- _Passage shown_
+ + + + + + +

In message , at 14:02:14
on Mon, 31 Jan 2011, David Cantrell remarked:
On Fri, Jan 28, 2011 at 02:13:07PM +0000, Roland Perry wrote:
In message , at 11:32:02
on Fri, 28 Jan 2011, David Cantrell remarked:
Hmmph. From *my* time in the phone industry (admittedly this was mostly
wholesale, with some landlines) the billing system can be very flexible
indeed.
Perhaps they should write some better billing software.

They do - for example the whole PAYG platform, rather than monthly
subscriptions, was new. Nevertheless, any billing system needs "levers
to pull" (to implement a fancy new charging scheme[1]) and if they
aren't there, the marketing people have to think again.


Where I work now, those of us who create and run the back-end software
get requirements from the rest of the business, which we then implement.
In EVERY place that I've worked, that is what happens. Marketing (or
whoever) say "we need thus and so", and we say either "OK, it will take
X weeks, you can have it in Whatevermonth", or we say "that breaks the
laws of physics, what do you *really* want?", or we say "that conflicts
with this other requirement, oil up and get in a cage with them and
fight it out".

So the marketing people need to think about what levers they would like
to pull.


And that's what they did with PAYG.

The problem with the underlying billing platforms is that they had to be
able to feed bills out to hundreds of tied resellers (remember when
phones could only be bought through them) as well as being able to cope
with the effect the new charging structure would have on interconnect
agreements with a dozen or more other domestic telcos.

Nothing is impossible (within reason) but if it means rewriting the code
then you can't have it by the middle of next week.

Anyway, I've recently been looking at alterantive telcos, cos my O2
contract is up. One of them (I forget which) lets you buy a certain
number of 08expensive minutes a month in advance. It's quite a
reasonable rate, compared to their normal 08ripoff. I suppose that
that's at least a good start.


I wonder if that's a stealth pilot scheme for the proposed "free from
mobile" 0800 scheme OFCOM is consulting about?

+ + + + + + +

- _Raw data_

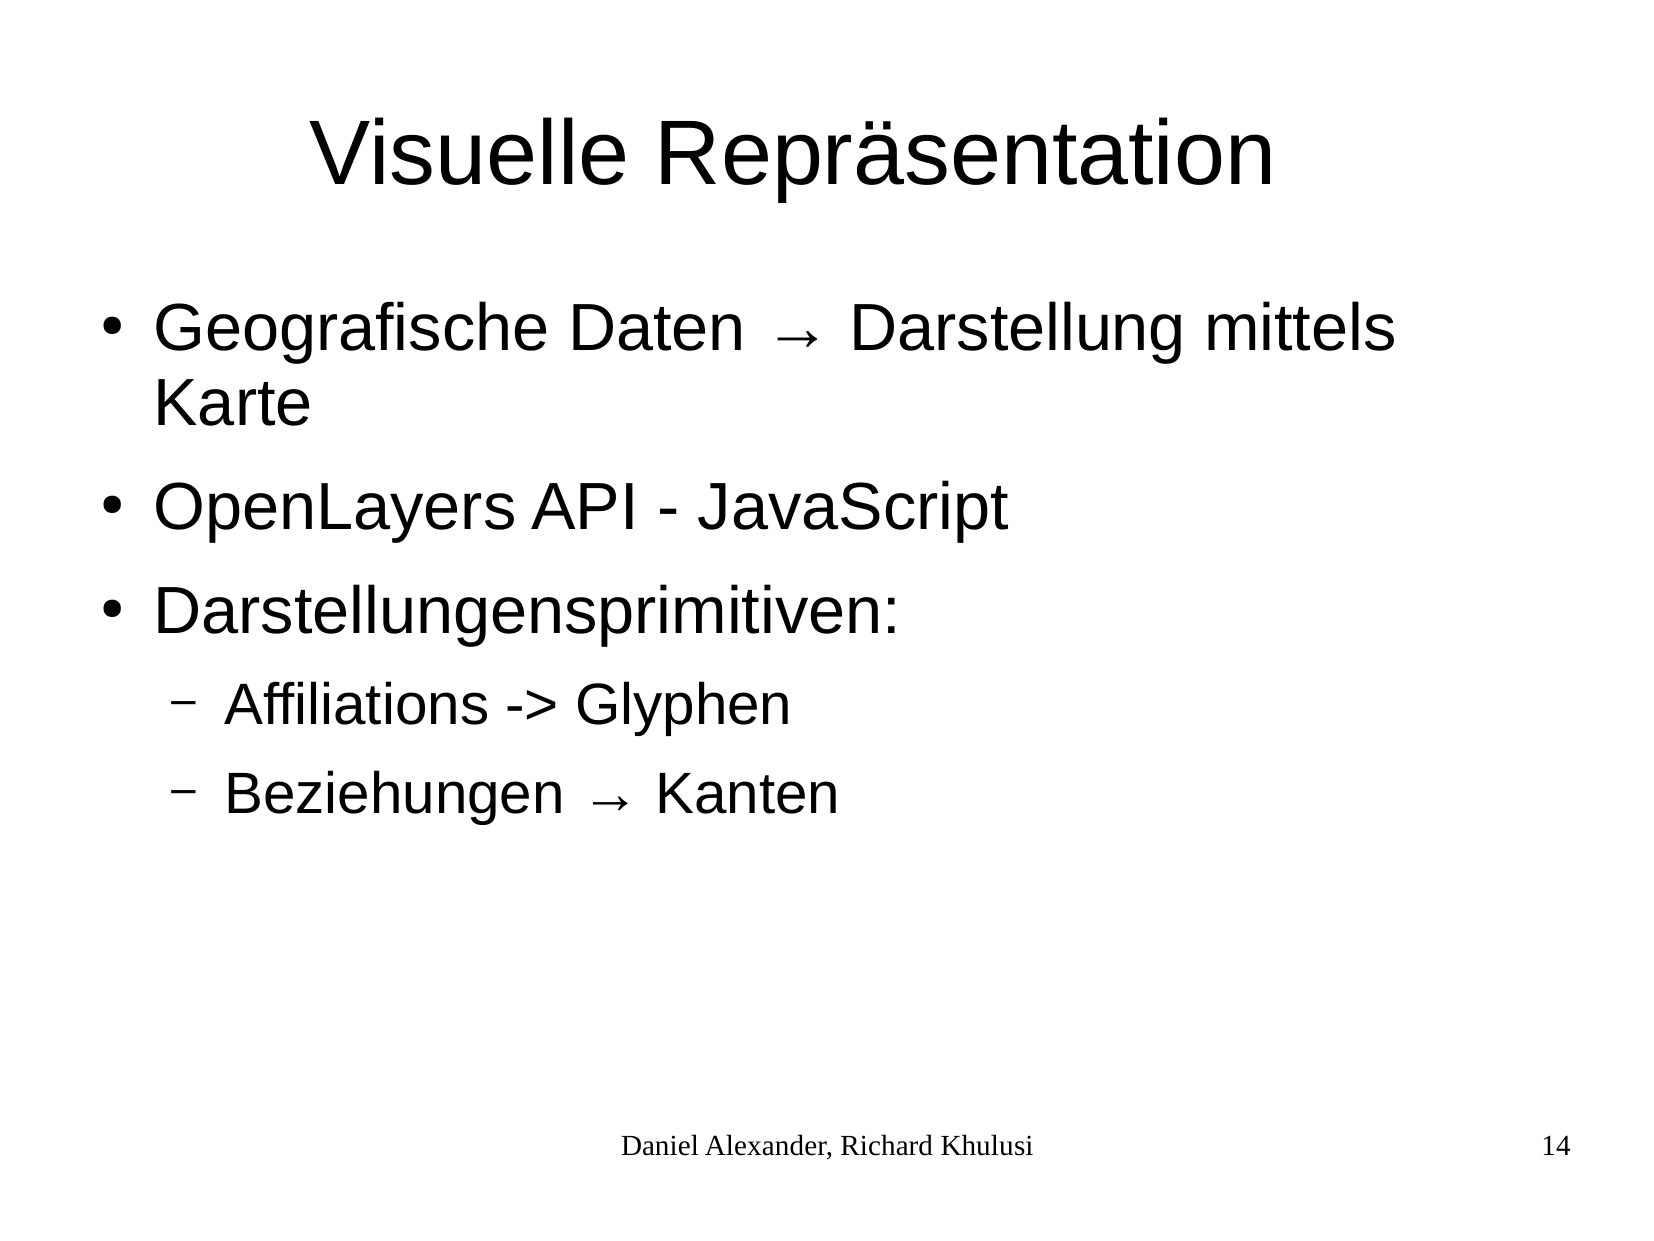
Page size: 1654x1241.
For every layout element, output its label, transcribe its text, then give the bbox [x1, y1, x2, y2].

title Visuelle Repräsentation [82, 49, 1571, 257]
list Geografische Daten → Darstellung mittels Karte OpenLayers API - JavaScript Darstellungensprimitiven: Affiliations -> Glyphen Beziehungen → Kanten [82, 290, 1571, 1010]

+ + + + + + +

In the exchange about phone billing, what did the underlying billing platforms have to feed bills out to?

Hundreds of tied resellers.